Wednesday, November 10, 2010

more theory-minded thoughts less likely to stir up trouble

I have written a temporarily postponed post that I believe I should save for a more propitious moment. This one is less intellectually defensible but less likely to irritate people since it can be dismissed as a piece of whacked-out off-the-cuff fantasy.

Someday there will be time to have arguments but right now there is too much to be done.

Patrick Harpur, in his maddeningly elusive "history of the imagination" The Philosophers' Secret Fire, resurrects the Eastern Orthodox (among others) notion of "spirit" versus "soul" as opposites that nevertheless complement and complete one another: "Not only purity but order, clarity, enlightenment are spirit's watchwords.... but soul is always at its side, obscuring, muddying, and muddling. For soul favors the labyrinthine ways of slow reflection, not rapid thought. Things cannot be made straight because they are intrinsically crooked and ambiguous, cannot be spotlit because they are intrinsically twilit; cannot be wiped away because they are harnessed to a long history whose traces cannot be kicked over." (That errant extended metaphor, like the divagation of this parenthetical aside, illustrates the point I am about to make.)

In reality, each side needs the other to achieve anything like depth or profundity; highbrow spiritual abstraction without the messiness of a recalcitrant materiality becomes dry, detached and generally uninteresting, while lowbrow soul without the ordering principle of style or a sense of doing things well turns quickly into sloppiness. (This is why Lowbrow's meticulous attention to a sense of craft and/or craftiness makes it a two or three generation art movement, while bad art remains merely bad art, and not the Bad Art of the show of that name that changed the art world at the end of the 1970s.)

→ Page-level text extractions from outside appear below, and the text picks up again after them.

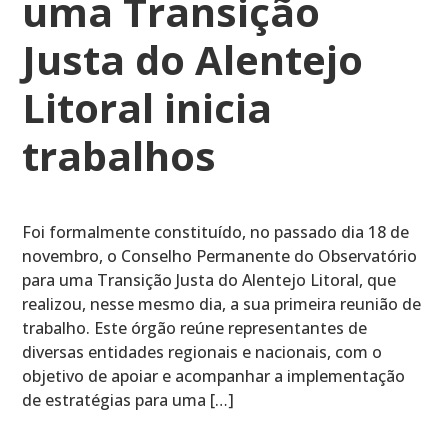
uma Transição
Justa do Alentejo
Litoral inicia
trabalhos
Foi formalmente constituído, no passado dia 18 de
novembro, o Conselho Permanente do Observatório
para uma Transição Justa do Alentejo Litoral, que
realizou, nesse mesmo dia, a sua primeira reunião de
trabalho. Este órgão reúne representantes de
diversas entidades regionais e nacionais, com o
objetivo de apoiar e acompanhar a implementação
de estratégias para uma […]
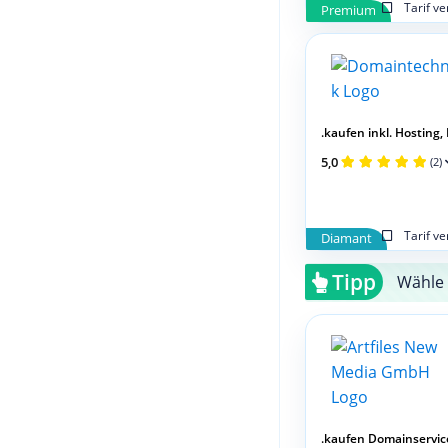
Tarif v
Premium
.kaufen inkl. Hosting, M
5,0
(2)
Tarif v
Diamant
Tipp
Wähle 
.kaufen Domainservic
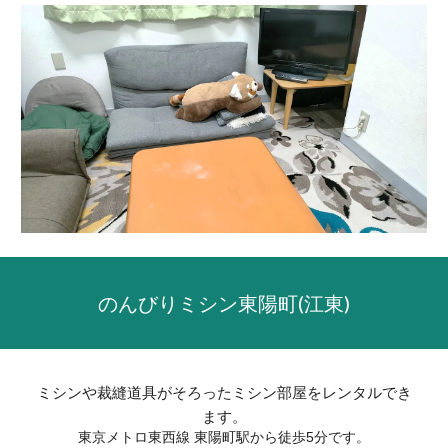
のんびり
ミシン東陽町(江東)
ミシンや裁縫道具がそろったミシン部屋をレンタルでき
ます。
東京メトロ東西線 東陽町駅から徒歩
5
分です。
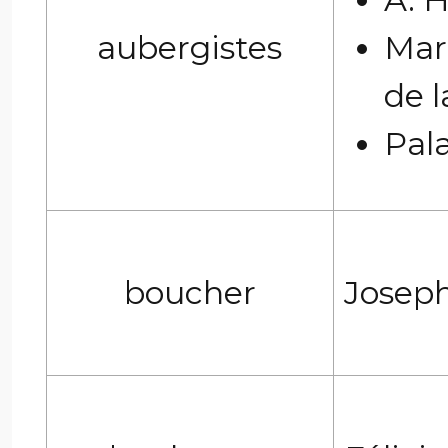
aubergistes
Mar
de l
Pala
boucher
Josep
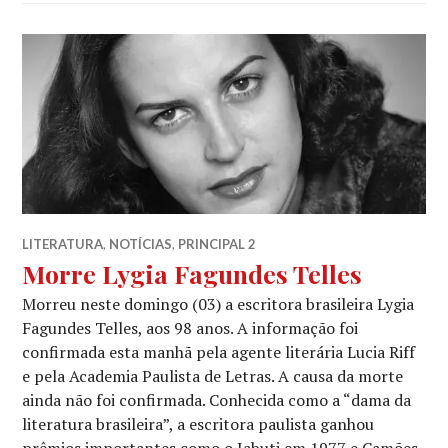
LITERATURA
,
NOTÍCIAS
,
PRINCIPAL 2
Morre Lygia Fagundes Telles
Morreu neste domingo (03) a escritora brasileira Lygia
Fagundes Telles, aos 98 anos. A informação foi
confirmada esta manhã pela agente literária Lucia Riff
e pela Academia Paulista de Letras. A causa da morte
ainda não foi confirmada. Conhecida como a “dama da
literatura brasileira”, a escritora paulista ganhou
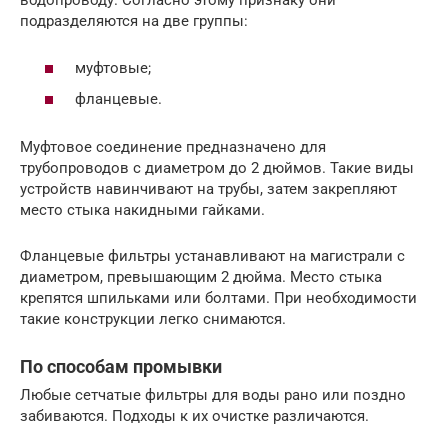
водопроводу. Согласно этому признаку они
подразделяются на две группы:
муфтовые;
фланцевые.
Муфтовое соединение предназначено для
трубопроводов с диаметром до 2 дюймов. Такие виды
устройств навинчивают на трубы, затем закрепляют
место стыка накидными гайками.
Фланцевые фильтры устанавливают на магистрали с
диаметром, превышающим 2 дюйма. Место стыка
крепятся шпильками или болтами. При необходимости
такие конструкции легко снимаются.
По способам промывки
Любые сетчатые фильтры для воды рано или поздно
забиваются. Подходы к их очистке различаются.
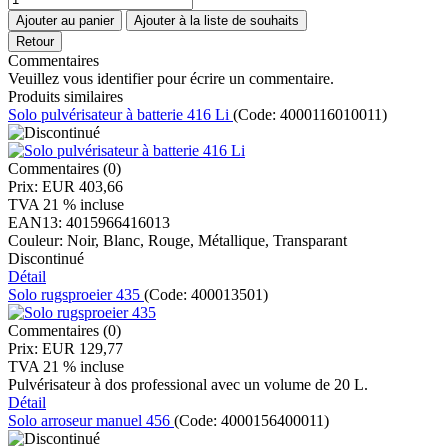
Commentaires
Veuillez vous identifier pour écrire un commentaire.
Produits similaires
Solo pulvérisateur à batterie 416 Li
(Code:
4000116010011
)
Commentaires (0)
Prix:
EUR 403,66
TVA 21 % incluse
EAN13:
4015966416013
Couleur:
Noir, Blanc, Rouge, Métallique, Transparant
Discontinué
Détail
Solo rugsproeier 435
(Code:
400013501
)
Commentaires (0)
Prix:
EUR 129,77
TVA 21 % incluse
Pulvérisateur à dos professional avec un volume de 20 L.
Détail
Solo arroseur manuel 456
(Code:
4000156400011
)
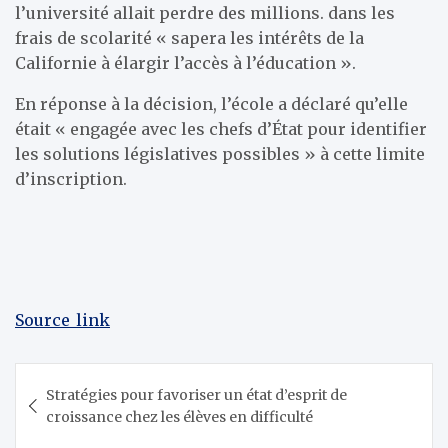
l’université allait perdre des millions. dans les
frais de scolarité « sapera les intérêts de la
Californie à élargir l’accès à l’éducation ».
En réponse à la décision, l’école a déclaré qu’elle
était « engagée avec les chefs d’État pour identifier
les solutions législatives possibles » à cette limite
d’inscription.
Source_link
Navigation
Stratégies pour favoriser un état d’esprit de
de
croissance chez les élèves en difficulté
l’article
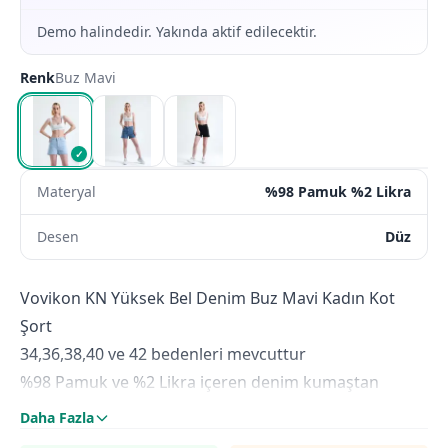
Demo halindedir. Yakında aktif edilecektir.
Renk
Buz Mavi
✓
Materyal
%98 Pamuk %2 Likra
Desen
Düz
Vovikon KN Yüksek Bel Denim Buz Mavi Kadın Kot
Şort
34,36,38,40 ve 42 bedenleri mevcuttur
%98 Pamuk ve %2 Likra içeren denim kumaştan
üretilmiştir
Daha Fazla
Yüksek Bel modeldedir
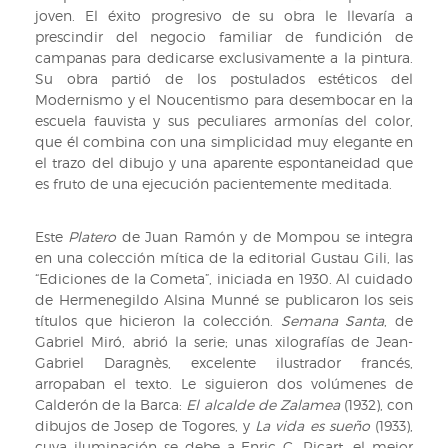
joven. El éxito progresivo de su obra le llevaría a
prescindir del negocio familiar de fundición de
campanas para dedicarse exclusivamente a la pintura.
Su obra partió de los postulados estéticos del
Modernismo y el Noucentismo para desembocar en la
escuela fauvista y sus peculiares armonías del color,
que él combina con una simplicidad muy elegante en
el trazo del dibujo y una aparente espontaneidad que
es fruto de una ejecución pacientemente meditada.
Este
Platero
de Juan Ramón y de Mompou se integra
en una colección mítica de la editorial Gustau Gili, las
“Ediciones de la Cometa”, iniciada en 1930. Al cuidado
de Hermenegildo Alsina Munné se publicaron los seis
títulos que hicieron la colección.
Semana Santa
, de
Gabriel Miró, abrió la serie; unas xilografías de Jean-
Gabriel Daragnès, excelente ilustrador francés,
arropaban el texto. Le siguieron dos volúmenes de
Calderón de la Barca:
El alcalde de Zalamea
(1932), con
dibujos de Josep de Togores, y
La vida es sueño
(1933),
cuya iluminación se debe a Enric C. Ricart, el mejor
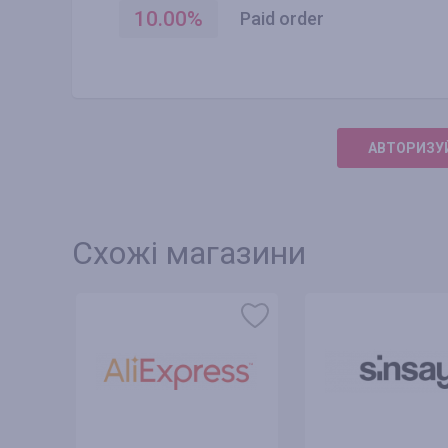
10.00
%
Paid order
АВТОРИЗУЙ
Схожі магазини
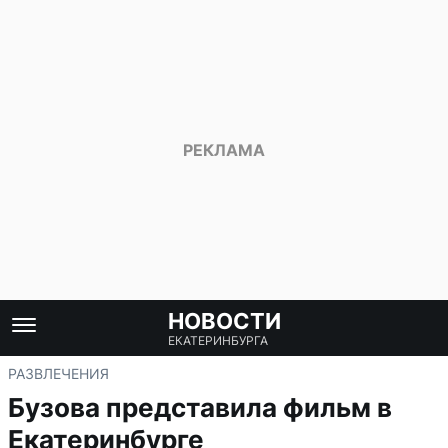
НОВОСТИ
ЕКАТЕРИНБУРГА
РАЗВЛЕЧЕНИЯ
Бузова представила фильм в
Екатеринбурге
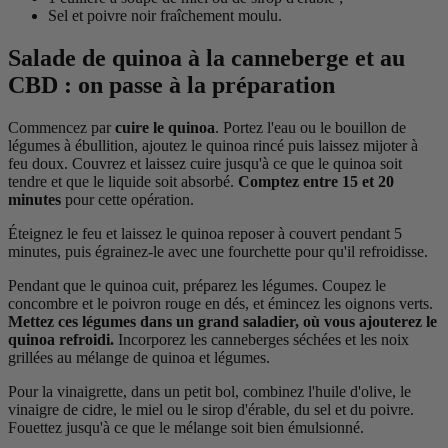
Sel et poivre noir fraîchement moulu.
Salade de quinoa à la canneberge et au
CBD : on passe à la préparation
Commencez par
cuire le quinoa
. Portez l'eau ou le bouillon de
légumes à ébullition, ajoutez le quinoa rincé puis laissez mijoter à
feu doux. Couvrez et laissez cuire jusqu'à ce que le quinoa soit
tendre et que le liquide soit absorbé.
Comptez entre 15 et 20
minutes
pour cette opération.
Éteignez le feu et laissez le quinoa reposer à couvert pendant 5
minutes, puis égrainez-le avec une fourchette pour qu'il refroidisse.
Pendant que le quinoa cuit, préparez les légumes. Coupez le
concombre et le poivron rouge en dés, et émincez les oignons verts.
Mettez ces légumes dans un grand saladier, où vous ajouterez le
quinoa refroidi.
Incorporez les canneberges séchées et les noix
grillées au mélange de quinoa et légumes.
Pour la vinaigrette, dans un petit bol, combinez l'huile d'olive, le
vinaigre de cidre, le miel ou le sirop d'érable, du sel et du poivre.
Fouettez jusqu'à ce que le mélange soit bien émulsionné.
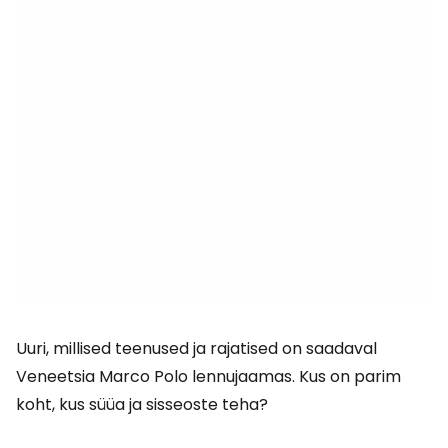
Uuri, millised teenused ja rajatised on saadaval
Veneetsia Marco Polo lennujaamas. Kus on parim
koht, kus süüa ja sisseoste teha?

Or as Immanuel Kant put it, "Concepts without [physical perceptions] are empty; [physical perceptions] without concepts are blind." (That's my combo of the old translation "Concepts without percepts are empty; percepts without concepts are blind," because I don't like the unstylish lack of parallelism in the new translation. Plus I want to distort Kant for my own purposes here.)

Okay, so all this is a commonplace: Nietzsche's Apollonian and Dionysian, all that stuff. It doesn't mean anybody has quite gotten what it all means. "You say I am repeating something I have said before. I shall say it again," as T. S. Eliot wrote in the Four Quartets.

I want to say it again because I want to revisit the idea of the carnivalesque, not that I remember that much of what Mikhail Bakhtin actually had to say about it. Maybe I just want to rethink the notion.

I want to do this because the closing event of the Art of Such n Such's "Inspire! Incite! Ignite!" is coming up on Friday November 12 (http://www.artofsuchnsuch.com/) and I have been trying to get my head around the larger implications of all this stuff without complete success ever since the opening night. (The multi-artist, multi-state assemblage of mostly non-sexual transgression that is the wall-sized Peep-O-Rama—a structure constructed by Jeffry and Nanette Johnson to house the dioramas' transgressive weirdness—deserves a critical commentary all its own, independent of the fire sculptures and the many varieties of performers and purveyors of puppetry and possible prevarication.)

Since I not going to get round to writing this rethinking, check out what these folks did in Austin: http://austinist.com/2009/10/09/art_outside_interview_the_art_of_su.php

And those of my readers within driving distance of Atlanta can always tool over to Eyedrum on Friday night at eight p.m. for the festivities: www.eyedrum.org for calendar and directions for those of you who need either one.

Meanwhile there are other art reviews to be written which also raise the issue of craft and the carnivalesque, at least implicitly. I shall get at it.